Leaning on free speech and artistic expression, Rothschild has now presented a countering position to that of Hermès for the court to consider – namely, does the highly commercial nature of NFT works fall closer to artworks and speech or commercial goods.

Nike and Stock X Clash over Sales of NFTs Depicting Nike Trademarks

Athletics giant Nike filed suit against online sneaker marketplace StockX on February 3, 2022 alleging trademark infringement and dilution in response to the sneaker marketplace’s recent NFT venture. Like many instances of NFT integration in businesses that deal in tangible goods, StockX’s use of NFTs is marketed as a utility to its members. Specifically, the new NFT initiative serves the purpose of allowing for customers to purchase a shoe through an authenticated NFT, which evidences such ownership without having the need to physically possess and store the shoe itself. Shoes subject to the NFTs are said to be “stored in [StockX’s] brand new, climate-controlled, high-security vaults inside StockX facilities.” Customers, who use the StockX platform more like an exchange (treating sneakers like stock rather than wearables), are likely to utilize the new service in order to buy and sell (or “flip”) shoes at a quicker rate. In StockX’s words, “You take possession of the NFT immediately after the transaction is complete, meaning it is the fastest way to flip. And with no shipping costs, and market-leading low seller fees at a fraction of the cost, there’s a lower hurdle for profitability.”

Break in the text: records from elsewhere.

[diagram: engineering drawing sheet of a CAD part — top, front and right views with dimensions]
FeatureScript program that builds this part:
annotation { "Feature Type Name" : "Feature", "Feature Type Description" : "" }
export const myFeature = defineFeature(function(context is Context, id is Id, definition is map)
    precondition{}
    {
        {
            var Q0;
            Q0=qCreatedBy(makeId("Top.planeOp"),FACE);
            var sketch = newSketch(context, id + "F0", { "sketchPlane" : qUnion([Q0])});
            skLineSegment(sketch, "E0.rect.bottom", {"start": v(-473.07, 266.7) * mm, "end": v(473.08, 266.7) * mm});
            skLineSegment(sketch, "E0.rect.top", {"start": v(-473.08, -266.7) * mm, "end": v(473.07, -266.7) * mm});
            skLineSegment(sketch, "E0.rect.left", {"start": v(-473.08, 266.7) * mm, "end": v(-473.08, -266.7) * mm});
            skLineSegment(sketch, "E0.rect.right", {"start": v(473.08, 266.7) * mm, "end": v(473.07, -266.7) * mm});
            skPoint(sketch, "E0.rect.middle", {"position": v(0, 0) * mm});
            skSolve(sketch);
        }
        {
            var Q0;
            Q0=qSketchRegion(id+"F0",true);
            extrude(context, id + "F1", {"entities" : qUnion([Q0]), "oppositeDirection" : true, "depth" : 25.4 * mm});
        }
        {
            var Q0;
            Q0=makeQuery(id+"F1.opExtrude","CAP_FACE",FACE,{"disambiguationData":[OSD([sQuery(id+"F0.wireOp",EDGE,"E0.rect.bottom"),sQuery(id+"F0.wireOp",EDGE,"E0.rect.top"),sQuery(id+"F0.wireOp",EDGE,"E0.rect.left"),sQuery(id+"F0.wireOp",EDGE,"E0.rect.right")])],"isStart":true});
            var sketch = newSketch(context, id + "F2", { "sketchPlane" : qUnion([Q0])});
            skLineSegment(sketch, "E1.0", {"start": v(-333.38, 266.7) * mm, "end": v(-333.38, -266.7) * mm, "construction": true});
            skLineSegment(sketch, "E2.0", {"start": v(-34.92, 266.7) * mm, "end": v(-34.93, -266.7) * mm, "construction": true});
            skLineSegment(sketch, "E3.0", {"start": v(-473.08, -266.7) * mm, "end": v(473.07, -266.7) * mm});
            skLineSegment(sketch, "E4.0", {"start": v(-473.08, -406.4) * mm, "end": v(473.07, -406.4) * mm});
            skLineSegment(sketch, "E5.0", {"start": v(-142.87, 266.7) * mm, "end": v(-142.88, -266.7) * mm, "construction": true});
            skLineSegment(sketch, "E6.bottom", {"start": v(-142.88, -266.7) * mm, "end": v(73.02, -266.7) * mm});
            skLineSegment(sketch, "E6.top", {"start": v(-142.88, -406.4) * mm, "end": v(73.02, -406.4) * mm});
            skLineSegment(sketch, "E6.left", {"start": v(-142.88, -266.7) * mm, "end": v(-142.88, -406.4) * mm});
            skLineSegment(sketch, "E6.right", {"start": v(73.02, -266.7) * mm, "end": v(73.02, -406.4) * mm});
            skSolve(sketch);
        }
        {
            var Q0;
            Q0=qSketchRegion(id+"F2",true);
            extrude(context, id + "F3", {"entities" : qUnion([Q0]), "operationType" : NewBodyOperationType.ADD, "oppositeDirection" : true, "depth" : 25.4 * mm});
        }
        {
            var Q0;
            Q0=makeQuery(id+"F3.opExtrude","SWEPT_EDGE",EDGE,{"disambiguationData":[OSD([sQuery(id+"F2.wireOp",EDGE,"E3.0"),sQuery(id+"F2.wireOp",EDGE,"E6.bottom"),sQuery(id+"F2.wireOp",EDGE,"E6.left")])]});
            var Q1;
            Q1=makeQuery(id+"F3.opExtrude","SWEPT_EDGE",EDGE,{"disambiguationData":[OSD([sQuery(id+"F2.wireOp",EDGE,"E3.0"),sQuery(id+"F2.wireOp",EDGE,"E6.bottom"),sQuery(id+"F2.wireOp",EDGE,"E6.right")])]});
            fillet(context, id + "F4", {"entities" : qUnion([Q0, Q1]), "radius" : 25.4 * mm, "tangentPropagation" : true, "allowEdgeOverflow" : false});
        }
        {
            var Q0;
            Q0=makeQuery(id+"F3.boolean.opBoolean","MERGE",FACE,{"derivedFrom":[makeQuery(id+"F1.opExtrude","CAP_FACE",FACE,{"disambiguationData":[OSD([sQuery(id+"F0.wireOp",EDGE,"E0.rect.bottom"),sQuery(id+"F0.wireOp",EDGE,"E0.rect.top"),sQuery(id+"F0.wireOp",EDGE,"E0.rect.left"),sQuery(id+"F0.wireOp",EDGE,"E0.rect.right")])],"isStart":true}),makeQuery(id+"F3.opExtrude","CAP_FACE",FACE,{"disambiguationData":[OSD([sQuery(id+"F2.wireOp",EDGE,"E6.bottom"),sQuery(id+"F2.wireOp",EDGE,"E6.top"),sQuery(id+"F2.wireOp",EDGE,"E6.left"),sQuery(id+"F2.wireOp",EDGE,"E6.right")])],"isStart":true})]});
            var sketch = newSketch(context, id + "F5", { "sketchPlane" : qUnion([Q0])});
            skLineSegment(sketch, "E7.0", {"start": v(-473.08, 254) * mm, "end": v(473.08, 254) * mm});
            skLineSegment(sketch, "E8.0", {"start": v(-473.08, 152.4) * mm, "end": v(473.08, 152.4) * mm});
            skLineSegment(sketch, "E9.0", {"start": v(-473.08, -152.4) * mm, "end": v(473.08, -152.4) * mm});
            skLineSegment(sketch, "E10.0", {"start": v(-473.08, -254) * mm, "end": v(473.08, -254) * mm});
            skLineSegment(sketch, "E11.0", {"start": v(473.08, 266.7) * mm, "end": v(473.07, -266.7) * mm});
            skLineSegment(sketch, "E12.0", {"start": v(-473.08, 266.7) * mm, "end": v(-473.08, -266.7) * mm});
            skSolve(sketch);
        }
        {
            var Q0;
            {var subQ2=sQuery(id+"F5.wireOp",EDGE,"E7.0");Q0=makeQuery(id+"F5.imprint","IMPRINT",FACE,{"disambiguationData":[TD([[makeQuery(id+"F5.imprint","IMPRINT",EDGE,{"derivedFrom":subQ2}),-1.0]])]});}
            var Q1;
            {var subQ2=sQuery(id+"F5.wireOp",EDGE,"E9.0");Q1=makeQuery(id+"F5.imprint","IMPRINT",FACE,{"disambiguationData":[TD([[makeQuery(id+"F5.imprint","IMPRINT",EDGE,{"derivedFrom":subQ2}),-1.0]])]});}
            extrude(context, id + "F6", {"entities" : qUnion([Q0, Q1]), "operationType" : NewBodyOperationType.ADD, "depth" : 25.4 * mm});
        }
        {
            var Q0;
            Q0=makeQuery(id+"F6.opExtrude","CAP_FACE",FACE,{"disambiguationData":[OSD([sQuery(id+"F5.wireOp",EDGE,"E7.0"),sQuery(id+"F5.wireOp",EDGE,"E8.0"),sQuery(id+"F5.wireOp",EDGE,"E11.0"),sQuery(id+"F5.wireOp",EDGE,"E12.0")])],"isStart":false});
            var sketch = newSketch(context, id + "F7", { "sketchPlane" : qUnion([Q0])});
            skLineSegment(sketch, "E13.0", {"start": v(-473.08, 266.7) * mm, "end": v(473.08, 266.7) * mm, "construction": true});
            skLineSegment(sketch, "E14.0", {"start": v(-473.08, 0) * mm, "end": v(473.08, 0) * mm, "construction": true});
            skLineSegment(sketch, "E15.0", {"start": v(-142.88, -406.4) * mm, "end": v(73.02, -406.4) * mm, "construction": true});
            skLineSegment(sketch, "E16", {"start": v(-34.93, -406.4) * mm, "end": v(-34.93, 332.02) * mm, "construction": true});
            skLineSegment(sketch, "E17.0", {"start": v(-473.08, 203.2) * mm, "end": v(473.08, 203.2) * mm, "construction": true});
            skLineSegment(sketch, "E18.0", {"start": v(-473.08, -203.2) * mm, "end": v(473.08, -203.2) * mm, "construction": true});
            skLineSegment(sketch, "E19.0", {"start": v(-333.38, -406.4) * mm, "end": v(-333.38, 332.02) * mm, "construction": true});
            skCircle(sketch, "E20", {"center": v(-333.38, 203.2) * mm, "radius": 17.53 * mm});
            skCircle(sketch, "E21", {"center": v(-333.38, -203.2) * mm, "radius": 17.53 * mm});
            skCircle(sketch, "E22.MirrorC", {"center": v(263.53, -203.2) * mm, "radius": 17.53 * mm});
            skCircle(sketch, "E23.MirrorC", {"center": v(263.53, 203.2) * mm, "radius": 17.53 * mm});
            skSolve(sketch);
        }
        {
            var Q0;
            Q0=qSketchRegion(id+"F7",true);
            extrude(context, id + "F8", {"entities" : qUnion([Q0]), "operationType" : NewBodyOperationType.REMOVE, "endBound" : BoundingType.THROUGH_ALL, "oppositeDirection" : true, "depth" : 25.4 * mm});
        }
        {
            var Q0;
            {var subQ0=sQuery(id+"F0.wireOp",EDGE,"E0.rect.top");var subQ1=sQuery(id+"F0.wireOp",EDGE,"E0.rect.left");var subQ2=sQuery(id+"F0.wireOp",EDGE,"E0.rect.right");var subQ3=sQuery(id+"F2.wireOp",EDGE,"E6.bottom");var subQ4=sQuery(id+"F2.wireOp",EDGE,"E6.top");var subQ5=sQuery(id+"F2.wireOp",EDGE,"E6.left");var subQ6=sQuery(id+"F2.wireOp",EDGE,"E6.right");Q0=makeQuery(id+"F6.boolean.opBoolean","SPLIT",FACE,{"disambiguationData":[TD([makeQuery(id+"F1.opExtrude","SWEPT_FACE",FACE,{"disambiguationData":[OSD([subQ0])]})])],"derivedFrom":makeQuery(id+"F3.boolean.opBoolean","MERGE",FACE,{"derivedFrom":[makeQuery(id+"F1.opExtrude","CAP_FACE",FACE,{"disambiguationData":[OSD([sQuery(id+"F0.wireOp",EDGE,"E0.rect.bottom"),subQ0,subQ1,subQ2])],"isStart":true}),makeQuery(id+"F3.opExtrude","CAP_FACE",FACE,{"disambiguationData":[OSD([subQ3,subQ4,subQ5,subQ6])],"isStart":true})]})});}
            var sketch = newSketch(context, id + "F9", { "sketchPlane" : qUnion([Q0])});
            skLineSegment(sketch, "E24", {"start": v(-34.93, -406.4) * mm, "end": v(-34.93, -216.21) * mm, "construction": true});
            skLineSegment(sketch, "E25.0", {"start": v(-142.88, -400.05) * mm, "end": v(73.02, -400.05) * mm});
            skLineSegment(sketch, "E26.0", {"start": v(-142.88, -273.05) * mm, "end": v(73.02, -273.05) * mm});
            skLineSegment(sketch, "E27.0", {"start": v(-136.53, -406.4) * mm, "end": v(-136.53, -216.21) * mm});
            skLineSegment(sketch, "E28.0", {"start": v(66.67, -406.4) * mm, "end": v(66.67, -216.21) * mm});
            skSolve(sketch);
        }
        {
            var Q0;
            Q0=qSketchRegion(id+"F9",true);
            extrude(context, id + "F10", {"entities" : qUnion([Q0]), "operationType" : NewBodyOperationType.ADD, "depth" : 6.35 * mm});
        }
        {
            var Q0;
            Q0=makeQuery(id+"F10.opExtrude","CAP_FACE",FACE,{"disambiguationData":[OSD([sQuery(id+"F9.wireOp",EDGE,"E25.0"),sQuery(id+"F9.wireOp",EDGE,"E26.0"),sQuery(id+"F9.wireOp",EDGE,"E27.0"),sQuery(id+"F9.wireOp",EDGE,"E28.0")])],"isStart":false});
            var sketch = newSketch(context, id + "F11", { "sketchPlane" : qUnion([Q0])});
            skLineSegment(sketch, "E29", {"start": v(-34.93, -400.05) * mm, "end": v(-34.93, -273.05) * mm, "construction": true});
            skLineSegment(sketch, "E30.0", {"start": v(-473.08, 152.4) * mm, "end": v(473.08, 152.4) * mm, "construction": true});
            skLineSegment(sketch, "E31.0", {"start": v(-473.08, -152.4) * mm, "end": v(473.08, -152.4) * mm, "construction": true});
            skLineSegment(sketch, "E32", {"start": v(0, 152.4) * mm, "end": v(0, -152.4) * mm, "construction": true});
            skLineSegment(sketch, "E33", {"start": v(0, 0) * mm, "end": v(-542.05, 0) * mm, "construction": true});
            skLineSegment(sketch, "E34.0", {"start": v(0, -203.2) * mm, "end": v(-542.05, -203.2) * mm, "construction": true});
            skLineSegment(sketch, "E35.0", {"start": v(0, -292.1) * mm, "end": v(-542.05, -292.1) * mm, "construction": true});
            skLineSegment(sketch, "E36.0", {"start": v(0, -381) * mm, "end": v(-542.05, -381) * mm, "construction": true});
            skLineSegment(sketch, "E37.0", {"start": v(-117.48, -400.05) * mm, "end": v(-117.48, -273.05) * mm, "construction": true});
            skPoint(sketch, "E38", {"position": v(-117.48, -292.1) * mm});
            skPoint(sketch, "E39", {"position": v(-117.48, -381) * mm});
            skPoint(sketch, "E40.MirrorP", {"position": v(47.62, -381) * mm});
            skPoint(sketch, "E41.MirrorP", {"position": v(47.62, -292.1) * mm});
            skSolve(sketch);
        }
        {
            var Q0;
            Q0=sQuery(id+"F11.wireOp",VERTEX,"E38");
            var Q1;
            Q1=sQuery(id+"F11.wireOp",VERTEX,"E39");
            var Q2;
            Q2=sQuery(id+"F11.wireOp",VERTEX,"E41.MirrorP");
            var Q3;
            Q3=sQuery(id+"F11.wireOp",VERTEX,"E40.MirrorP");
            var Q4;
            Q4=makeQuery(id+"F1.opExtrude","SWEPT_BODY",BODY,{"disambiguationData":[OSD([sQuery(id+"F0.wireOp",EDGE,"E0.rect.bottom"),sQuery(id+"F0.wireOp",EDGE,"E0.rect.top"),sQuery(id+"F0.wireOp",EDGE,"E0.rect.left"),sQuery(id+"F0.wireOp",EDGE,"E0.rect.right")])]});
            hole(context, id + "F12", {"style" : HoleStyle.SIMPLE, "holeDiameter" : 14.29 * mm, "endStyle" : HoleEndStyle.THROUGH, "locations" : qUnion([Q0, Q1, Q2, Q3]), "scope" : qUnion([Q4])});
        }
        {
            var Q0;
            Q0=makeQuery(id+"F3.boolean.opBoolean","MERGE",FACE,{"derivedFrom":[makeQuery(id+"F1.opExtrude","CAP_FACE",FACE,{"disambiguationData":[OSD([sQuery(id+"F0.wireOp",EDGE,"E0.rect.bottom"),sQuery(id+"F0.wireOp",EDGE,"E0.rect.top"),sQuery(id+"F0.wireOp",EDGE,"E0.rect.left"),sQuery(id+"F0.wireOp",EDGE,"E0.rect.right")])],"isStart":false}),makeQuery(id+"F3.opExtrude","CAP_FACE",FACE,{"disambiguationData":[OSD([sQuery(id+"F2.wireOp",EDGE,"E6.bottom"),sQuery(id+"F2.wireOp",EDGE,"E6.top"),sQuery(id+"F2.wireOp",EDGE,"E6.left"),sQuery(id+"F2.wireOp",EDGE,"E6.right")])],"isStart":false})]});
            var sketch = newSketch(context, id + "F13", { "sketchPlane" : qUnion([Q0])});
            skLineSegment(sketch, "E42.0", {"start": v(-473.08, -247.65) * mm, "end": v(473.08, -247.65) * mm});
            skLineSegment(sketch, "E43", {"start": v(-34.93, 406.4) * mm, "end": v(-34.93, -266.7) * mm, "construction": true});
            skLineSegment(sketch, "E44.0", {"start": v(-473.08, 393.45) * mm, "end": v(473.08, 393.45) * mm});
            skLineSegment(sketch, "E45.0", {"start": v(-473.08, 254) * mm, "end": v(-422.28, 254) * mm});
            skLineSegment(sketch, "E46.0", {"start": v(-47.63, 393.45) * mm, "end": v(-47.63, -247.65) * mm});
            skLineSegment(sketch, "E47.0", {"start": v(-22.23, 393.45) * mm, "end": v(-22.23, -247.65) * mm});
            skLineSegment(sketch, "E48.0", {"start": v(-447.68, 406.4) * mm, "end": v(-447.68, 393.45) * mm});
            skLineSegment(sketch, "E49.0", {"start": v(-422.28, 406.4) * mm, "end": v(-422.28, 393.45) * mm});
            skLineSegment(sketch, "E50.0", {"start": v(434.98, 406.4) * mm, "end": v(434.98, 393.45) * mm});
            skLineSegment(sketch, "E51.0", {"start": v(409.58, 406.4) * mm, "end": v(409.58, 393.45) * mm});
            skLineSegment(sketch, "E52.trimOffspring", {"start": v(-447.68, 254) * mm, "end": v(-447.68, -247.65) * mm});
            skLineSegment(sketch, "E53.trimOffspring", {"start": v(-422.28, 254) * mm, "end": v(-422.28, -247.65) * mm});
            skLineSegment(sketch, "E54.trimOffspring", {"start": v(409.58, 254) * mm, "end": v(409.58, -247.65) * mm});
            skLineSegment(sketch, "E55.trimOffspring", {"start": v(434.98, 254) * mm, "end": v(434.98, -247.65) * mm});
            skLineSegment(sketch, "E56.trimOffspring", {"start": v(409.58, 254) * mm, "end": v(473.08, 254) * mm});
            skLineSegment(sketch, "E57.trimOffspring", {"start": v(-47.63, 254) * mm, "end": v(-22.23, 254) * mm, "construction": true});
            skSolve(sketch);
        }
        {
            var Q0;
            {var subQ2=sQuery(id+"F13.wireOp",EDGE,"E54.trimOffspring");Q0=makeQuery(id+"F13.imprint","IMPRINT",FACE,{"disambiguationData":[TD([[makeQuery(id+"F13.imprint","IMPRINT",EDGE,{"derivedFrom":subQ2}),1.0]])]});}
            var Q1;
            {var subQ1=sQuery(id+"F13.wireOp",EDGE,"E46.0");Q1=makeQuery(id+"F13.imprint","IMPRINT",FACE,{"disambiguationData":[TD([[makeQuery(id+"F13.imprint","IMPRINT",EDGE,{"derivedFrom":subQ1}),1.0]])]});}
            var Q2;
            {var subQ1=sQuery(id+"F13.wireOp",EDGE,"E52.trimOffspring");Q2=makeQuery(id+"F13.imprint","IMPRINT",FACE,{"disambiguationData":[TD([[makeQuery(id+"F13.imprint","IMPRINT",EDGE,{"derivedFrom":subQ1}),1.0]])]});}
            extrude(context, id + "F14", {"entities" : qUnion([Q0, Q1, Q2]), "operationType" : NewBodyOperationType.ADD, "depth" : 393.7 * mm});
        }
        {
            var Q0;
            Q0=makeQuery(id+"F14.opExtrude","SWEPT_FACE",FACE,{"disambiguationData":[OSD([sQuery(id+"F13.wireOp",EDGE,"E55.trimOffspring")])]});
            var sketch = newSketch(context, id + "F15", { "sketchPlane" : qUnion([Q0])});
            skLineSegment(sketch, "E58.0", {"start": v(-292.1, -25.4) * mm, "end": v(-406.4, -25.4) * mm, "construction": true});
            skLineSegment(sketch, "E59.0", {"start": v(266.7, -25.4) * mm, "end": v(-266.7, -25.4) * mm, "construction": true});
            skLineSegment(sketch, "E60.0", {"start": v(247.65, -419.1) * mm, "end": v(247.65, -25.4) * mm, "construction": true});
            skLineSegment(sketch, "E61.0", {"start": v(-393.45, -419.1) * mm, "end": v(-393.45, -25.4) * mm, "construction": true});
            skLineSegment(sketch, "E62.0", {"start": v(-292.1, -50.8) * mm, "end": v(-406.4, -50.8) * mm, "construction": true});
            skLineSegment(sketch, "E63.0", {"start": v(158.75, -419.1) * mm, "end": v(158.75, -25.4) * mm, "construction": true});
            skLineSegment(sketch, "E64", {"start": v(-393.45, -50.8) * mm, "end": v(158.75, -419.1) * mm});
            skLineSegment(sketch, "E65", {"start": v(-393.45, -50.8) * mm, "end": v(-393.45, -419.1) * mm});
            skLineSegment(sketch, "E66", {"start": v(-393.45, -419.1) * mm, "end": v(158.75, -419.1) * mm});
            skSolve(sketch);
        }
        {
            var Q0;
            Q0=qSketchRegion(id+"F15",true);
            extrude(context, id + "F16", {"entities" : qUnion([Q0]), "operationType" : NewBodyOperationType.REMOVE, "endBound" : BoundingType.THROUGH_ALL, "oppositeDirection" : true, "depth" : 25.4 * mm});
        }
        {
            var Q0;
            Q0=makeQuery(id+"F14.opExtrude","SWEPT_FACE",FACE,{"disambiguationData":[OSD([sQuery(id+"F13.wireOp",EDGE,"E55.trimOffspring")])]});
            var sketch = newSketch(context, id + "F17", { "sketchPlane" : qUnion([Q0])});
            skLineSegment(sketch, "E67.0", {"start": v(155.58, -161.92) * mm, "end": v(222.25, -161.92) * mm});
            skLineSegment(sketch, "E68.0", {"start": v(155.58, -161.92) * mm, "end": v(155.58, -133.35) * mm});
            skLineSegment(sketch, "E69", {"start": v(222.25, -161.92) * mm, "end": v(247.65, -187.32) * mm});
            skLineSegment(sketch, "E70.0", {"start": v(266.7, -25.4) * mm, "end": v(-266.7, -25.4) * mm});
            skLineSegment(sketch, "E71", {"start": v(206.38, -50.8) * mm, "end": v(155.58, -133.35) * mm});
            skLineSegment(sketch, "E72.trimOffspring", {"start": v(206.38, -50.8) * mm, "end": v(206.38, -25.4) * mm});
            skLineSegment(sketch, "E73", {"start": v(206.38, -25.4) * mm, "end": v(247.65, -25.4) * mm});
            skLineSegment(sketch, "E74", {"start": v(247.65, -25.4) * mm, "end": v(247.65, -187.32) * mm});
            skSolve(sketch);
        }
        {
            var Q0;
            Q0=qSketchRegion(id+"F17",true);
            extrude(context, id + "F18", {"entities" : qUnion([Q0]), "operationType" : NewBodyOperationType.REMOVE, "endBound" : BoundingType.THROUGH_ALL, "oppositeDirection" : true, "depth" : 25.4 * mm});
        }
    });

Despite the apparent utility of StockX’s NFT integration, Nike identified in its complaint that this functionality is not yet active, and may otherwise be flawed. According to Nike, StockX has not activated the redemption process for NFT owners, meaning the purchase of a sneaker NFT today would not entitle the owner to the physical shoe it allegedly represents. Separately, Nike points to what it calls “murky terms” which permit StockX to unilaterally redeem an NFT for an “experiential component,” which would deprive the NFT owner of ever possessing the corresponding shoe. These inconsistencies could support the notion that StockX’s NFT business is predominantly focused on selling sneaker NFTs as yet another collectible asset, and not as a functional extension of its platform.

This is the narrative that Nike has set forth in order to support its argument that StockX’s NFT practices are misappropriating Nike’s trademarks in an effort to economically gain from the goodwill of the NIKE brand. Further to this point, Nike emphasized that in October 2021 it filed for NIKE trademarks for use in connection with “digital sneaker NFTs” – goods that it claims are directly conflicting with StockX’s NFTs and therefore Nike’s exclusive right to pursue. If StockX’s NFT program is not found to conform to its stated business function, Nike will likely zero in on this fact and exert its rights in the NIKE brand. Although StockX has not yet filed a response, their approach is expected to emphasize the utility of their NFT initiative as a natural extension of the First Sale Doctrine, which entitles them to resell authentic Nike products and otherwise use Nike’s related trademarks in connection with the marketing and sale of such goods.